REQUIREMENT :: State how many lines of the entries hold the string "input", and output nothing but that count.

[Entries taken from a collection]
++++

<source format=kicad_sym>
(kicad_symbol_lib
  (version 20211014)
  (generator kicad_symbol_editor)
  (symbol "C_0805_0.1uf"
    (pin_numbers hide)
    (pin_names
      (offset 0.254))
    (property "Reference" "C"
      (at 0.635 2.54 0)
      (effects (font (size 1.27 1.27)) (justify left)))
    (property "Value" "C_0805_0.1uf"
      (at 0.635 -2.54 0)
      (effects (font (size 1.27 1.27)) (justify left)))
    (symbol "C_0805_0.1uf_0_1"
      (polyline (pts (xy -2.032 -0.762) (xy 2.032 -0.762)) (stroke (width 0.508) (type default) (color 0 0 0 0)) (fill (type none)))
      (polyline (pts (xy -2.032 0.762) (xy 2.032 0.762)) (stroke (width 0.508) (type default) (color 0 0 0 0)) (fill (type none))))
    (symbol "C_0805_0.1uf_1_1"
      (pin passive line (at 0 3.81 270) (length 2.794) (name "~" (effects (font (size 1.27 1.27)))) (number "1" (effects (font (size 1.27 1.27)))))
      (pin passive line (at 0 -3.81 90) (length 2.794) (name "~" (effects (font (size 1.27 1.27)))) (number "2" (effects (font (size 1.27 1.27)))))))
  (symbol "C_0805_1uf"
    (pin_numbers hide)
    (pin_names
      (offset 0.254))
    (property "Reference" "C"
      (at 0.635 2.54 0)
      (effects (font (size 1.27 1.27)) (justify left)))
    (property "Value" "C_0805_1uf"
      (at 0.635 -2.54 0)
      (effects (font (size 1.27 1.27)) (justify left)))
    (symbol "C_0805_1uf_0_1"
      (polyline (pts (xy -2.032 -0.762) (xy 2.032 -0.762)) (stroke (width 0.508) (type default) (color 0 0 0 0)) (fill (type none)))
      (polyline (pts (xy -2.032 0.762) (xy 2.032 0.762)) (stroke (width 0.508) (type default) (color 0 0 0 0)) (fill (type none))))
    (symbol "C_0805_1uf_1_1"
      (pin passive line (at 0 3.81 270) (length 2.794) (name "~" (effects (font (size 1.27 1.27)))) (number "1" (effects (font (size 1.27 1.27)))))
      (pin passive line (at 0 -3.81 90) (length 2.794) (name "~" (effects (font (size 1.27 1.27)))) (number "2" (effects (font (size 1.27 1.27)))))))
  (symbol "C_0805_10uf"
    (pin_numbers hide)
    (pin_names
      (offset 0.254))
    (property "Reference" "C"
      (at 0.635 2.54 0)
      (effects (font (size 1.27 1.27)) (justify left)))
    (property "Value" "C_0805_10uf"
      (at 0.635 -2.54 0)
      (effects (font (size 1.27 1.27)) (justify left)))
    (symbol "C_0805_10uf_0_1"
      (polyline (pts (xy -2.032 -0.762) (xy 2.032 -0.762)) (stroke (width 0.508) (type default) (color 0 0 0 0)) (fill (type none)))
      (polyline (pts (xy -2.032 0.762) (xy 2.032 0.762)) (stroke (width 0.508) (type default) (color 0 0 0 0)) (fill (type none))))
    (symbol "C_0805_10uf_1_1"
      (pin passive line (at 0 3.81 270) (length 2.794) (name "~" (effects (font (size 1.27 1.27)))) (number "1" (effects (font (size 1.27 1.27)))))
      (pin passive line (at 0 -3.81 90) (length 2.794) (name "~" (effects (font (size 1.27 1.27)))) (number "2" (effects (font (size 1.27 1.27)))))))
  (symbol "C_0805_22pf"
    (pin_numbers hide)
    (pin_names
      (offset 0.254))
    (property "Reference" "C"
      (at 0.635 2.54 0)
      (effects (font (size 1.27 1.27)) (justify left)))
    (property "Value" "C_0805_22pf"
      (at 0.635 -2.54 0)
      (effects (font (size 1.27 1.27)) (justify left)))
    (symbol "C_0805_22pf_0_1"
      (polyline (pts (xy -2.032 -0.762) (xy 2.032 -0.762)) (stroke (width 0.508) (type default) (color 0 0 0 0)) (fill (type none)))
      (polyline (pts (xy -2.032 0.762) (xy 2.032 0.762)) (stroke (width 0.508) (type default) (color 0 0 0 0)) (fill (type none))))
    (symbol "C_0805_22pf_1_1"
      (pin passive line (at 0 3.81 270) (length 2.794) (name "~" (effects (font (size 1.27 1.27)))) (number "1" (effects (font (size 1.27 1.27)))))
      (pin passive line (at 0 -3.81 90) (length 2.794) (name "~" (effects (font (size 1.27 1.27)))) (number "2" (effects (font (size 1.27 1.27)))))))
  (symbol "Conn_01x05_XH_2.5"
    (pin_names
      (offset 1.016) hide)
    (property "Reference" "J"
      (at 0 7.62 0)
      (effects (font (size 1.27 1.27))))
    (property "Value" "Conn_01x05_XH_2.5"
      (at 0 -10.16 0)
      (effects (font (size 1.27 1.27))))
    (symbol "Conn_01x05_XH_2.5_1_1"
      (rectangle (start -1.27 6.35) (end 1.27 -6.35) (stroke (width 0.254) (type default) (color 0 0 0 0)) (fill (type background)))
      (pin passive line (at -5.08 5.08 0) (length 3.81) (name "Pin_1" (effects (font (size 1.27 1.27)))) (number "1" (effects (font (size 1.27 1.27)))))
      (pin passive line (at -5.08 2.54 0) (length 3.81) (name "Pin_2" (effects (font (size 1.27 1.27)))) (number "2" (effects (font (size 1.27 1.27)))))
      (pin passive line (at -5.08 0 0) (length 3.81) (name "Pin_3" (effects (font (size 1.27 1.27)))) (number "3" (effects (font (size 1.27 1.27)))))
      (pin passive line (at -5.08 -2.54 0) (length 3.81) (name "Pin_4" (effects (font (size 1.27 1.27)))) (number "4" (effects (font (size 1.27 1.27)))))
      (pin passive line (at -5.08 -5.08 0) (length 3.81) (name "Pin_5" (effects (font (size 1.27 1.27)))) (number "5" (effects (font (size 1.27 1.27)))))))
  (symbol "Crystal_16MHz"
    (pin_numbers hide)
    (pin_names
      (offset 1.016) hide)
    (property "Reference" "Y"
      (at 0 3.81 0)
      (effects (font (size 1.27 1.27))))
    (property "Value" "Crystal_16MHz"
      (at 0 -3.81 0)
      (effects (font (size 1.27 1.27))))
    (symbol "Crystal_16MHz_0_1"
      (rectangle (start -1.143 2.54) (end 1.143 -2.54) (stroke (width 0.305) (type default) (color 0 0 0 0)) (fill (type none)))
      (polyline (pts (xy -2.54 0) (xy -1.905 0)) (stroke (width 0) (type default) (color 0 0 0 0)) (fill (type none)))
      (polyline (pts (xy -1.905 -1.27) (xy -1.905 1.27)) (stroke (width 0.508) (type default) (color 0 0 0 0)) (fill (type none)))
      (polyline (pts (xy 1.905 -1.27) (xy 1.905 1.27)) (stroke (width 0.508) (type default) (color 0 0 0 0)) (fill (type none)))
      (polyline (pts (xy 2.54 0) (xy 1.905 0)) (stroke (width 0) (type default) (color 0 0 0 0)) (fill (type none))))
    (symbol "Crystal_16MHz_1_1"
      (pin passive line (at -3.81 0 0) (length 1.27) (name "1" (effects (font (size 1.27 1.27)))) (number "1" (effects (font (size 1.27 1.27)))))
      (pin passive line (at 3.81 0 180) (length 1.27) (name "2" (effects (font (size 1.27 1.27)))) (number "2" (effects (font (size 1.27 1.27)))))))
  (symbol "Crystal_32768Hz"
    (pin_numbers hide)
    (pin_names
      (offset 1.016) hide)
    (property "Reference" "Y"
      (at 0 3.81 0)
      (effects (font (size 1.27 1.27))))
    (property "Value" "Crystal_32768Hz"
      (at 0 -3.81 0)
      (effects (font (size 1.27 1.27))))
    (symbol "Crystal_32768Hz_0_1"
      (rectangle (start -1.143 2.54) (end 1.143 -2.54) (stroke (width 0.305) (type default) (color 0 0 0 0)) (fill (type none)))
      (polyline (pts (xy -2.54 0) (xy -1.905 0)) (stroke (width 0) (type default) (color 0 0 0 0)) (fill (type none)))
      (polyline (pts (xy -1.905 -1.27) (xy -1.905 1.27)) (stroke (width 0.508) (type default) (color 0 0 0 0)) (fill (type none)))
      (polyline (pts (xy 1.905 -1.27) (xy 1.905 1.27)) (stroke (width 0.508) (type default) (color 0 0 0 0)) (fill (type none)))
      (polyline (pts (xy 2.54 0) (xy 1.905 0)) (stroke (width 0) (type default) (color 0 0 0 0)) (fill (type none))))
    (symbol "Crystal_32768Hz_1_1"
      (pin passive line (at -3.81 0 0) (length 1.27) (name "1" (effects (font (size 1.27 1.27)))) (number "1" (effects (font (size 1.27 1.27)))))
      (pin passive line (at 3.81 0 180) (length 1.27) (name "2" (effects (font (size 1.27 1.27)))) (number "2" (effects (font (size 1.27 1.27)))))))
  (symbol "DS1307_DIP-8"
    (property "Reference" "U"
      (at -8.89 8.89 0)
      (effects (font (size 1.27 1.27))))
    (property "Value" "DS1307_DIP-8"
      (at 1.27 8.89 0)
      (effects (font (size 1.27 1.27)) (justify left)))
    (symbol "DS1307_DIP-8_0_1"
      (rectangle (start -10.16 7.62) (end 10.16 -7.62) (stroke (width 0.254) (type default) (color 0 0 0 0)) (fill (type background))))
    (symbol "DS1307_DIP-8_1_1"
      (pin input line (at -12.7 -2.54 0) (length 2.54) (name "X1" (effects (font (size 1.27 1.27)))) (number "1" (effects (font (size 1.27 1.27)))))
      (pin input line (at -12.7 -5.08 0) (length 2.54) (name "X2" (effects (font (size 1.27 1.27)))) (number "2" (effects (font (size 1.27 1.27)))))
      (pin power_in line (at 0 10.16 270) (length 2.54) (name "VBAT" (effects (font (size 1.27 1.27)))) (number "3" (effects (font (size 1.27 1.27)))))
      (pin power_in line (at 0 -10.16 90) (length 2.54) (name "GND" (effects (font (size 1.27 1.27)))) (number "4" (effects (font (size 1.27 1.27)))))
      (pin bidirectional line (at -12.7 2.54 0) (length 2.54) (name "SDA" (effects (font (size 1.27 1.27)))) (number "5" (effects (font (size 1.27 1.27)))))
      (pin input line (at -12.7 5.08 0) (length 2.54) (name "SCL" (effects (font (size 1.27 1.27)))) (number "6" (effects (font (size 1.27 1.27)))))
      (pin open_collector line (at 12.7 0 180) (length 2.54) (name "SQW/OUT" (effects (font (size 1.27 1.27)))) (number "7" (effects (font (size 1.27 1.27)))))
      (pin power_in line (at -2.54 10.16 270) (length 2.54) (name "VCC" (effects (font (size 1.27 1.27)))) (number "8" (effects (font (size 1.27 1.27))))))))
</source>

++++

YOUR SOLUTION :: 3